===== DATA EXTRACTS
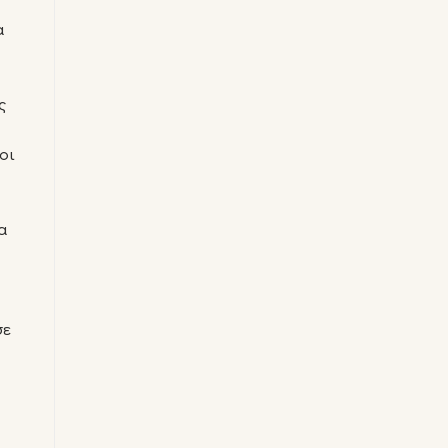
α
ς
οι
α
σε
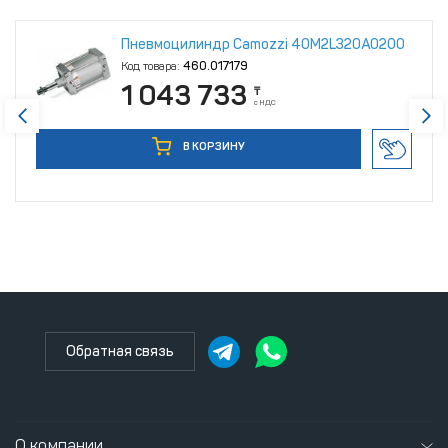
Пневмоцилиндр Camozzi 40M2L320A0200
Код товара:
460.017179
1 043 733
₸
с НДС
В КОРЗИНУ
Обратная связь
О компании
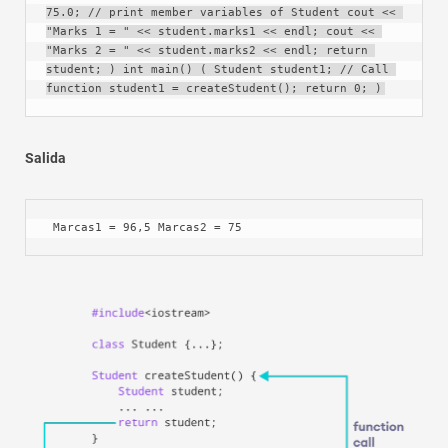
75.0; // print member variables of Student cout << 
"Marks 1 = " << student.marks1 << endl; cout << 
"Marks 2 = " << student.marks2 << endl; return 
student; ) int main() ( Student student1; // Call 
function student1 = createStudent(); return 0; )
Salida
 Marcas1 = 96,5 Marcas2 = 75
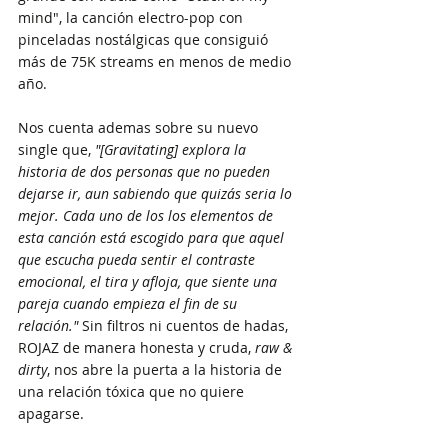
mind", la canción electro-pop con 
pinceladas nostálgicas que consiguió 
más de 75K streams en menos de medio 
año.
Nos cuenta ademas sobre su nuevo 
single que, 
"[Gravitating] explora la 
historia de dos personas que no pueden 
dejarse ir, aun sabiendo que quizás seria lo 
mejor. Cada uno de los los elementos de 
esta canción está escogido para que aquel 
que escucha pueda sentir el contraste 
emocional, el tira y afloja, que siente una 
pareja cuando empieza el fin de su 
relación."
 Sin filtros ni cuentos de hadas, 
ROJAZ de manera honesta y cruda, 
raw & 
dirty
, nos abre la puerta a la historia de 
una relación tóxica que no quiere 
apagarse. 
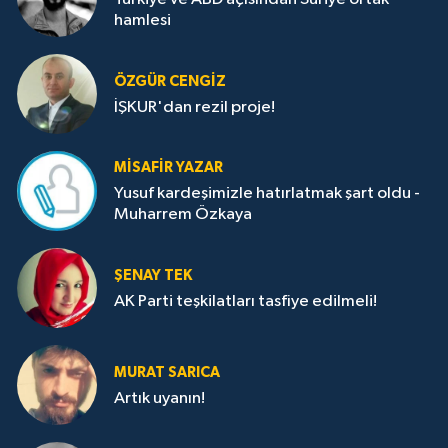
hamlesi
ÖZGÜR CENGIZ
İŞKUR'dan rezil proje!
MISAFIR YAZAR
Yusuf kardeşimizle hatırlatmak şart oldu -
Muharrem Özkaya
ŞENAY TEK
AK Parti teşkilatları tasfiye edilmeli!
MURAT SARICA
Artık uyanın!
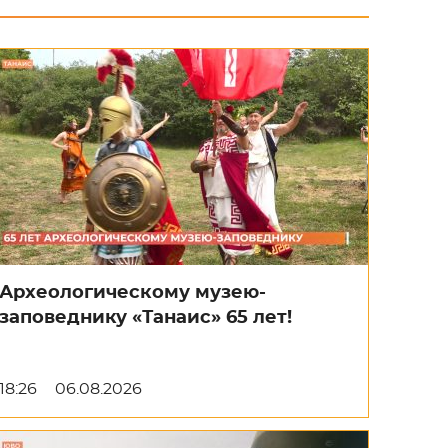
Археологическому музею-
заповеднику «Танаис» 65 лет!
18:26
06.08.2026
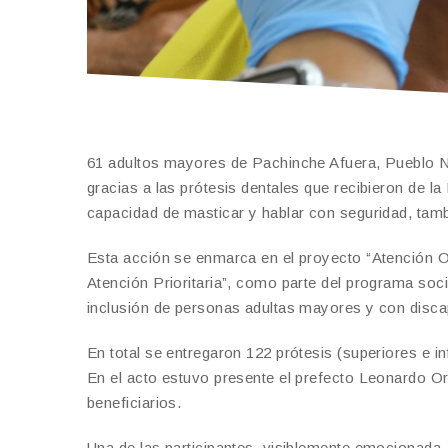
61 adultos mayores de Pachinche Afuera, Pueblo N
gracias a las prótesis dentales que recibieron de la
capacidad de masticar y hablar con seguridad, tamb
Esta acción se enmarca en el proyecto “Atención O
Atención Prioritaria”, como parte del programa so
inclusión de personas adultas mayores y con discap
En total se entregaron 122 prótesis (superiores e i
En el acto estuvo presente el prefecto Leonardo Or
beneficiarios.
Una de las participantes, visiblemente emocionada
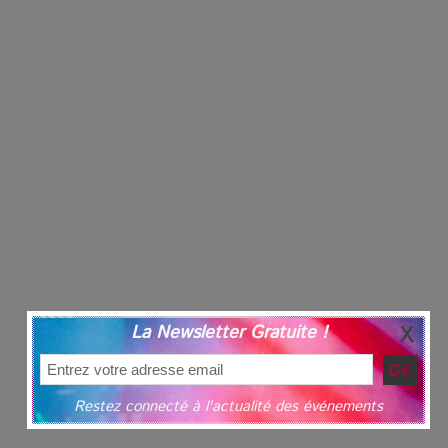
La Newsletter Gratuite !
Restez connecté à l'actualité des événements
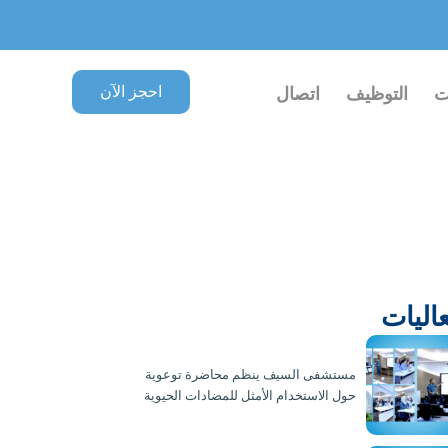
احجز الآن
ت
التوظيف
اتصال
عاليات
مستشفى السيف ينظم محاضرة توعوية
حول الاستخدام الأمثل للمضادات الحيوية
==========
__WORK ITEM__.
Drop the pictures, then repeat the material word for word.

__ANSWER SPACE__.
α
ς
οι
α
σε
Пневмоцилиндр Camozzi 40M2L320A0200
Код товара:
460.017179
1 043 733
₸
с НДС
В КОРЗИНУ
Обратная связь
О компании
75.0; // print member variables of Student cout << 
"Marks 1 = " << student.marks1 << endl; cout << 
"Marks 2 = " << student.marks2 << endl; return 
student; ) int main() ( Student student1; // Call 
function student1 = createStudent(); return 0; )
Salida
 Marcas1 = 96,5 Marcas2 = 75
mind", la canción electro-pop con 
pinceladas nostálgicas que consiguió 
más de 75K streams en menos de medio 
año.
Nos cuenta ademas sobre su nuevo 
single que, 
"[Gravitating] explora la 
historia de dos personas que no pueden 
dejarse ir, aun sabiendo que quizás seria lo 
mejor. Cada uno de los los elementos de 
esta canción está escogido para que aquel 
que escucha pueda sentir el contraste 
emocional, el tira y afloja, que siente una 
pareja cuando empieza el fin de su 
relación."
 Sin filtros ni cuentos de hadas, 
ROJAZ de manera honesta y cruda, 
raw & 
dirty
, nos abre la puerta a la historia de 
una relación tóxica que no quiere 
apagarse. 
hamlesi
ÖZGÜR CENGIZ
İŞKUR'dan rezil proje!
MISAFIR YAZAR
Yusuf kardeşimizle hatırlatmak şart oldu -
Muharrem Özkaya
ŞENAY TEK
AK Parti teşkilatları tasfiye edilmeli!
MURAT SARICA
Artık uyanın!
Археологическому музею-
заповеднику «Танаис» 65 лет!
18:26
06.08.2026
61 adultos mayores de Pachinche Afuera, Pueblo N
gracias a las prótesis dentales que recibieron de la
capacidad de masticar y hablar con seguridad, tamb
Esta acción se enmarca en el proyecto “Atención O
Atención Prioritaria”, como parte del programa so
inclusión de personas adultas mayores y con discap
En total se entregaron 122 prótesis (superiores e i
En el acto estuvo presente el prefecto Leonardo Or
beneficiarios.
Una de las participantes, visiblemente emocionada
La Newsletter Gratuite !
Restez connecté à l'actualité des événements
احجز الآن
ت
التوظيف
اتصال
عاليات
مستشفى السيف ينظم محاضرة توعوية
حول الاستخدام الأمثل للمضادات الحيوية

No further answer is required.